Lucas Santos
Lucas Santos

Reputation: 1369

How can I animate a calculated position with JQuery

So I have a variable with a calculated position that centers the element with JQuery, reason I did this is because I will not know the width of the element so I made it dynamic like so.

var $x = $("#line").outerWidth();

var $result = "calc( 50% - " + $x +"px / 2 )";

Then I tried to animate it to the center (value of $result) like so:

   $("#line").animate({ 
        "left": $result,
        "top" : "15px"

    }, 1000 );

Sadly this did not work, only the top value moved.

Any advice is greatly appreciated, thank you.

Upvotes: 5

Views: 1236

Answers (2)

Roko C. Buljan
Roko C. Buljan

Reputation: 206121

jsBin demo

If you already use calc (CSS3) than you'll have nothing against using in your CSS:

Using CSS3 transition and calc()

#line{
    transition: 1s;
    /*...other stuff...*/
}

and in your jQuery (instead of .animate())

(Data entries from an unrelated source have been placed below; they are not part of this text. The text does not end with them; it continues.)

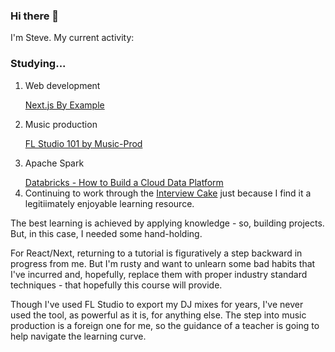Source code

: ### Hi there 👋

<p>I'm Steve. My current activity:</p> 

<h3>Studying...</h3>

<ol>
  
  <li><p>Web development</p>
    <p><a href="https://lnkd.in/dn-_KavQ">Next.js By Example</a></p>
</li>
  <li><p>Music production</p>
    <p><a href="https://lnkd.in/dF2JV5P4">FL Studio 101 by Music-Prod</a></p>
</li>
  <li><p>Apache Spark</p>
    <a href="https://lnkd.in/dUvbs5dT">Databricks - How to Build a Cloud Data Platform</a>

</li>
  <li>Continuing to work through the <a href="https://www.interviewcake.com/">Interview Cake</a> just because I find it a legitiimately enjoyable learning resource.</li>
</ol>


<p>The best learning is achieved by applying knowledge - so, building projects. But, in this case, I needed some hand-holding.</p>

<p>For React/Next, returning to a tutorial is figuratively a step backward in progress from me. But I'm rusty and want to unlearn some bad habits that I've incurred and, hopefully, replace them with proper industry standard techniques - that hopefully this course will provide.</p>

<p>Though I've used FL Studio to export my DJ mixes for years, I've never used the tool, as powerful as it is, for anything else. The step into music production is a foreign one for me, so the guidance of a teacher is going to help navigate the learning curve.</p>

var outW2 = $("#line").outerWidth() / 2;

$("#line").css({ 
  left : "calc(50% - "+ outW2 +"px)",
  top  : 70
});

Using .animate() and negative margin (for centering)

For all older browsers, you can simply use .animate() as you did,
moving the element to 50% but also to a -half-width left margin (to center it):

var outW2 = $("#line").outerWidth() / 2;

$("#line").animate(){
  left: "50%",
  marginLeft : -outW2
}, 1000);

jsBin demo (crossbrowser solution)

Upvotes: 3

earl3s
earl3s

Reputation: 2373

jQuery's animate won't accept the css3 calc as a valid pixel value. You'll need to first calculate what 50% is.

var containerWidth = $("#line").parent().outerWidth();

Then use that in your $result.

var $result = containerWidth * 0.5 - $x * 0.5;

This should give you the horizontal pixel location to animate it to.